For my second batch of orchid photographs (see the first here), I have chosen two pinks – hot pink, and a more purple, muted pink. I love the way this first one looks like a blossom explosion. It’s as if, a second ago, these all could have been tiny buds, then you blink, and POW! they’ve blossomed. They look like they have only just stopped moving. They also look they like are whistling.
At the orchid show I experimented with taking photographs at more unusual angles, as in this next one:
I like how this angle highlights the little spiraling tendrils on each flower. The leaves in the background provide a contrast to highlight the delicate, precise shape of each flower. In addition to these photographs of orchids, I’ve been taking shots of new spring flowers, which I’ll be sharing on my Facebook page.
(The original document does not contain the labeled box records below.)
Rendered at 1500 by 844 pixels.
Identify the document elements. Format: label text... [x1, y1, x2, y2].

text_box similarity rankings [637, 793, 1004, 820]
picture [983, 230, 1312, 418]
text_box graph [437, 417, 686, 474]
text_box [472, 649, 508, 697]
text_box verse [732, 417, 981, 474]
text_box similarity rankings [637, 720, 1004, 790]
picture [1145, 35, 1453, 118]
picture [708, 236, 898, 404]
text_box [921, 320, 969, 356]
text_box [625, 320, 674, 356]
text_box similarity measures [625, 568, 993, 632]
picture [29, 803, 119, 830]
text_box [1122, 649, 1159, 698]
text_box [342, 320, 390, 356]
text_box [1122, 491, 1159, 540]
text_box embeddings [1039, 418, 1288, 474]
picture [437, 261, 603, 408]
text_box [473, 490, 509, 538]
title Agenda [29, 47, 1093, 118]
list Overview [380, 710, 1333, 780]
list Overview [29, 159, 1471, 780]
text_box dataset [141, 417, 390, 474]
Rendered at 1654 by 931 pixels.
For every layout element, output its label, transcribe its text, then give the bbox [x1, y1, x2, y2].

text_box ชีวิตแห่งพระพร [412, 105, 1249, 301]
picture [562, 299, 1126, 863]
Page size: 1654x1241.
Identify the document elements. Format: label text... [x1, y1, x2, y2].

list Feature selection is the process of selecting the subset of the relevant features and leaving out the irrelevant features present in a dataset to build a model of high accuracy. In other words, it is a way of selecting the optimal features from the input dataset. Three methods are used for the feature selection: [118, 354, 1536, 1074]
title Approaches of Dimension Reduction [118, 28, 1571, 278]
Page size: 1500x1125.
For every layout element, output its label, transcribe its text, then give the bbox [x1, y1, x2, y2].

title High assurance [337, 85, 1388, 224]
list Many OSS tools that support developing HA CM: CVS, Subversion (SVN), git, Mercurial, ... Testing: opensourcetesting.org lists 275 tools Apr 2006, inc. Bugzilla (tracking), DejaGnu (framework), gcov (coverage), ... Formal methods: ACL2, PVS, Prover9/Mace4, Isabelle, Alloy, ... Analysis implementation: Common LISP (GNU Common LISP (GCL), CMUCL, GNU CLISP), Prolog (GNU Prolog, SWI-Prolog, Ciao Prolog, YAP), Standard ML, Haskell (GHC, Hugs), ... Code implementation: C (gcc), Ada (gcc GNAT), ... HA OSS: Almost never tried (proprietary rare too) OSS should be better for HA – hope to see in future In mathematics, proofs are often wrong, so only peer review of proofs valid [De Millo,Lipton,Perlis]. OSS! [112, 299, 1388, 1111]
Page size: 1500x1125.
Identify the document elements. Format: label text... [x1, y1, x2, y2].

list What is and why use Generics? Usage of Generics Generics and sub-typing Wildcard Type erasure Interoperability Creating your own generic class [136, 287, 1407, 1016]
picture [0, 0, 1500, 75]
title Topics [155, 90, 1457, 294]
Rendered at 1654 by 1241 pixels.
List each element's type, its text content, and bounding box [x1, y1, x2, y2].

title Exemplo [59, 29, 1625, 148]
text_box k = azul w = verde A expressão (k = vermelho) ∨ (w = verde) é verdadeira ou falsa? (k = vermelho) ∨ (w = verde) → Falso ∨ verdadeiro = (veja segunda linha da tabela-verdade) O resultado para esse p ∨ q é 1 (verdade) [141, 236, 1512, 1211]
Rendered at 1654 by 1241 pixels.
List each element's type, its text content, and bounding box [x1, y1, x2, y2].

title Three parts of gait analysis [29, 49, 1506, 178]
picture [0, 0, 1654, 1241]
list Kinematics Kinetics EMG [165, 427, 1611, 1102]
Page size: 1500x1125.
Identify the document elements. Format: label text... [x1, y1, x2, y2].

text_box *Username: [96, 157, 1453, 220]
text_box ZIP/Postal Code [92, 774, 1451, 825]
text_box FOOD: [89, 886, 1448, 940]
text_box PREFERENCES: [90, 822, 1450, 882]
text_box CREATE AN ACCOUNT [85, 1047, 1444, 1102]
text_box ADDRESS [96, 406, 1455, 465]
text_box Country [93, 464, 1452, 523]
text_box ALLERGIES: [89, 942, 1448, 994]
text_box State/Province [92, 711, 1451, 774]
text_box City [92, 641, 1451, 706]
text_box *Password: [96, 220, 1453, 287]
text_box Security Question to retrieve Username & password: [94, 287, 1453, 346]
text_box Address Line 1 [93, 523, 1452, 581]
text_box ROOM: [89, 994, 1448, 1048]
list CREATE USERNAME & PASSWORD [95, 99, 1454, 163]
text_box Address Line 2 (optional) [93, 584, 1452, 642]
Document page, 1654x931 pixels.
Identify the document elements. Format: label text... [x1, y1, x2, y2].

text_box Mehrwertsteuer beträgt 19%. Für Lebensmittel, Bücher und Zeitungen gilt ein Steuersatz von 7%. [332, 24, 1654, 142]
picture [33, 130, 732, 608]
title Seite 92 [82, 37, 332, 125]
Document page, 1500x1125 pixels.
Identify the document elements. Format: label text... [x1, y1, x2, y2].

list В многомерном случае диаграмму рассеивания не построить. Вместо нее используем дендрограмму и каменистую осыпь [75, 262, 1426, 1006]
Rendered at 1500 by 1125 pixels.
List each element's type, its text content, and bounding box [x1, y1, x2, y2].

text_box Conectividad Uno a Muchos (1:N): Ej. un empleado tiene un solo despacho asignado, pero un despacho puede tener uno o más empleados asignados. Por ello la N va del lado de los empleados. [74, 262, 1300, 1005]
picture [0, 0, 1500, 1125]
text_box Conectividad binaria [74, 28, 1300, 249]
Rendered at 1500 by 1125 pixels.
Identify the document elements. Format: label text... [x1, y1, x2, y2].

The following is a painting that I created especially for one of my brothers. I was trying to think of a painting that he would really want to put on his wall, whether his sister had painted it for him or not. And now that he’s received it, I can post my artwork without ruining the surprise:
This is, admittedly, a bit of a poor photograph. I quickly snapped it before I wrapped it up to send, and did not check the photo before wrapping it. The top third of the photo should appear much less grey.
Paintings and drawings like these have always been a big challenge for me. Architectural shapes, as opposed organic shapes, cause so much more brow furrowing, frowning, and erasing. However, it was a great exercise and a reminder that I should practice drawing highly geometric forms more often. The background, however, greatly contrasts the tightly drawn ship. I used several layers of paint mixed with lots of water to create the nebulous shapes. In the first layer or two I sprinkled salt, which highlights watercolor’s unpredictability wonderfully. The texture in and around the light crimson nebula on the right side was largely created by adding salt just after painting. I brushed away the loose salt after drying and let the remaining salt adorn the paper.
I loved adding all the details to the ship. After I was done painting, I outlined choice areas in black ink, then moved on to colored pencil. By adding colored pencil over the top of watercolor, I can achieve detail, contrast, and effects that I cannot with watercolor alone.
Flowing amoebic forms, sharp geometric details, deep texture, and bright colors made this work of art fun and interesting to create, even though it was not one of my normal subjects. What have you created recently that was out of the ordinary?